◆ GOAL OF THE EXERCISE
The entries below are to be transcribed in full, without their images.
[Opening GIVEN RECORDS section]
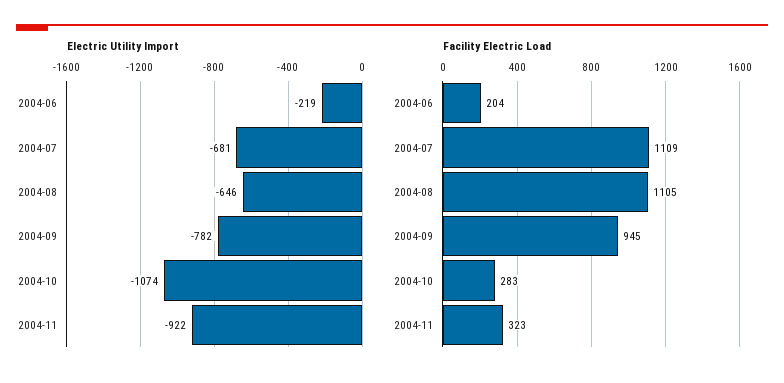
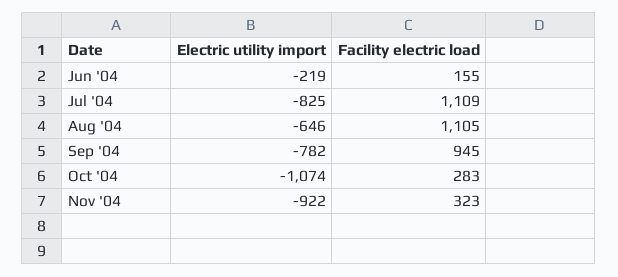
  {
    "Electric Utility Import": {
      "2004-06": -219,
-     "2004-07": -681,
+     "2004-07": -825,
      "2004-08": -646,
      "2004-09": -782,
      "2004-10": -1074,
      "2004-11": -922
    },
    "Facility Electric Load": {
-     "2004-06": 204,
+     "2004-06": 155,
      "2004-07": 1109,
      "2004-08": 1105,
      "2004-09": 945,
      "2004-10": 283,
      "2004-11": 323
    }
  }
[Closing GIVEN RECORDS section]
◆ RESPONSE TO THIS EXERCISE
  {
    "Electric Utility Import": {
      "2004-06": -219,
-     "2004-07": -681,
+     "2004-07": -825,
      "2004-08": -646,
      "2004-09": -782,
      "2004-10": -1074,
      "2004-11": -922
    },
    "Facility Electric Load": {
-     "2004-06": 204,
+     "2004-06": 155,
      "2004-07": 1109,
      "2004-08": 1105,
      "2004-09": 945,
      "2004-10": 283,
      "2004-11": 323
    }
  }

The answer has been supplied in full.